WHAT YOU HAVE TO DO:
Wherever a line of the listing holds the string "right", copy that line.
STORED DATA START
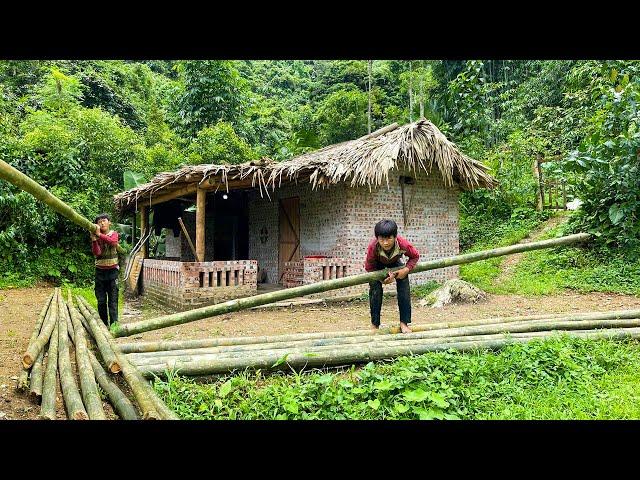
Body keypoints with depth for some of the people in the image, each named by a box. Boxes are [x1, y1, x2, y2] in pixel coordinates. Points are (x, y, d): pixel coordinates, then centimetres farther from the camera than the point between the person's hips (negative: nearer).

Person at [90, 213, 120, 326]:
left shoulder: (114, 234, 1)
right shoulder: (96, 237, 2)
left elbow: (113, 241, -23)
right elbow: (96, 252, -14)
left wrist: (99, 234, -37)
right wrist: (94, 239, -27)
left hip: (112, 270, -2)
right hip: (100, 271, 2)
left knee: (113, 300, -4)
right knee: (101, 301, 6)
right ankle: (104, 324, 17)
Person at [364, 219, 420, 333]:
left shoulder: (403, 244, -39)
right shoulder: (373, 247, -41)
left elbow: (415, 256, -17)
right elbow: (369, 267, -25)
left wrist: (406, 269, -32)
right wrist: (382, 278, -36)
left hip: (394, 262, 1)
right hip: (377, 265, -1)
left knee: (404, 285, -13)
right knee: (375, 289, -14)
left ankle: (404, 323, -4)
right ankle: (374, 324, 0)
STORED DATA END
STORED DATA START
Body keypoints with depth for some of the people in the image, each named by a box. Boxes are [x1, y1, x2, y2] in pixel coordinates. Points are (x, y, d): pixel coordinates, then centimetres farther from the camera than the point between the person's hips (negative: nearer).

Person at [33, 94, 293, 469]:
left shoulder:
STORED DATA END
RESPONSE AREA:
right shoulder: (96, 237, 2)
right elbow: (96, 252, -14)
right wrist: (94, 239, -27)
right hip: (100, 271, 2)
right knee: (101, 301, 6)
right ankle: (104, 324, 17)
right shoulder: (373, 247, -41)
right elbow: (369, 267, -25)
right wrist: (382, 278, -36)
right hip: (377, 265, -1)
right knee: (375, 289, -14)
right ankle: (374, 324, 0)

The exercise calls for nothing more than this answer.